Top of EXCERPTED PASSAGE
It’s time to put the myth to sleep. The Spanish didn’t really invent siestas as we know them, they just perfected the practice. The word siesta has its origins from the Latin word sexta. In days gone past, the Romans stopped to eat and rest in the sixth hour of the day.

The Spanish have historically had peculiar working hours, with time, they managed to slot in a couple of hours to nap in their daily routines. Their culture supports a practice called presenteeism, which translates to spending more work hours to give the impression of being busy and committed to the workplace. Traditionally, most companies believed that spending more hours at work meant improved productivity. Whilst this is not necessarily always the case, the introduction of afternoon siestas between 2-5pm did allow them to rejuvenate and carry on with their daily activities.

Power Naps

For the siesta to survive in the new age, many things need to be taken into consideration. The sleeping culture of big cities needs to be revised in order to ensure compatibility with the workforce.

There have already been a few initiatives among the Spanish populace to save siesta sessions. Last year sleep pods were tried out in Madrid’s Atocha train station to offer a temporary lunch break relief for tired office work.
Bottom of EXCERPTED PASSAGE
ACTIVITY:
Reproduce the siesta passage from "The Spanish have" up to and including "their daily activities.", unchanged.
Top of SUPPLIED INFORMATION
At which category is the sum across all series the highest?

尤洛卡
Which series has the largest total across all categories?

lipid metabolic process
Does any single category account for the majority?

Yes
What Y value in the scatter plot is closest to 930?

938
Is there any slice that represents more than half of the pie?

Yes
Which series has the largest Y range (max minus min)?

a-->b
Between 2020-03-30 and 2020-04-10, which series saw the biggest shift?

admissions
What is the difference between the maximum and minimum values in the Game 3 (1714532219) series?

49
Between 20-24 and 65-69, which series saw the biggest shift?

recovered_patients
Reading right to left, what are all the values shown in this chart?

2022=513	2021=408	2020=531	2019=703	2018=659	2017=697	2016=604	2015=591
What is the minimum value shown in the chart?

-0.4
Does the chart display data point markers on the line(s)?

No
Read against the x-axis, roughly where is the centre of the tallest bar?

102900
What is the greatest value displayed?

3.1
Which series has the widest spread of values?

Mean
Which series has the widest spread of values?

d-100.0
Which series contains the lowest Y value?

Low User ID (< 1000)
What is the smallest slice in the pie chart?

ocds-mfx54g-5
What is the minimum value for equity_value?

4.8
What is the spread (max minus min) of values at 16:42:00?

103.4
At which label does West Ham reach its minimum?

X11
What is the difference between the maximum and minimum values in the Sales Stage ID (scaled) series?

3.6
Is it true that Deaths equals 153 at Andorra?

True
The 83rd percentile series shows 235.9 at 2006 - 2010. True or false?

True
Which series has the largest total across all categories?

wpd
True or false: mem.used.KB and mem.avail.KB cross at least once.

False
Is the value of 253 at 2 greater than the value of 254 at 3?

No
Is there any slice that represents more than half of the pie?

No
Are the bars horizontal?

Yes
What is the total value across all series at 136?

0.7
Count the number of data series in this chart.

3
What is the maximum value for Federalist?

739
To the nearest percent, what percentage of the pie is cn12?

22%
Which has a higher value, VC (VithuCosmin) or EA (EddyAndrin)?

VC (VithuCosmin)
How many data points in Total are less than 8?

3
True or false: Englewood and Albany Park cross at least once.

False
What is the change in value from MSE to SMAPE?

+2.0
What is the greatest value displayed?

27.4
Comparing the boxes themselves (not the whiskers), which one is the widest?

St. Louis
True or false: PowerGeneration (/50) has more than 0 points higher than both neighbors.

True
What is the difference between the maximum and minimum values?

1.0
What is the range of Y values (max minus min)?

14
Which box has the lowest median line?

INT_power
Bottom of SUPPLIED INFORMATION
TASK SOLUTION:
The Spanish have historically had peculiar working hours, with time, they managed to slot in a couple of hours to nap in their daily routines. Their culture supports a practice called presenteeism, which translates to spending more work hours to give the impression of being busy and committed to the workplace. Traditionally, most companies believed that spending more hours at work meant improved productivity. Whilst this is not necessarily always the case, the introduction of afternoon siestas between 2-5pm did allow them to rejuvenate and carry on with their daily activities.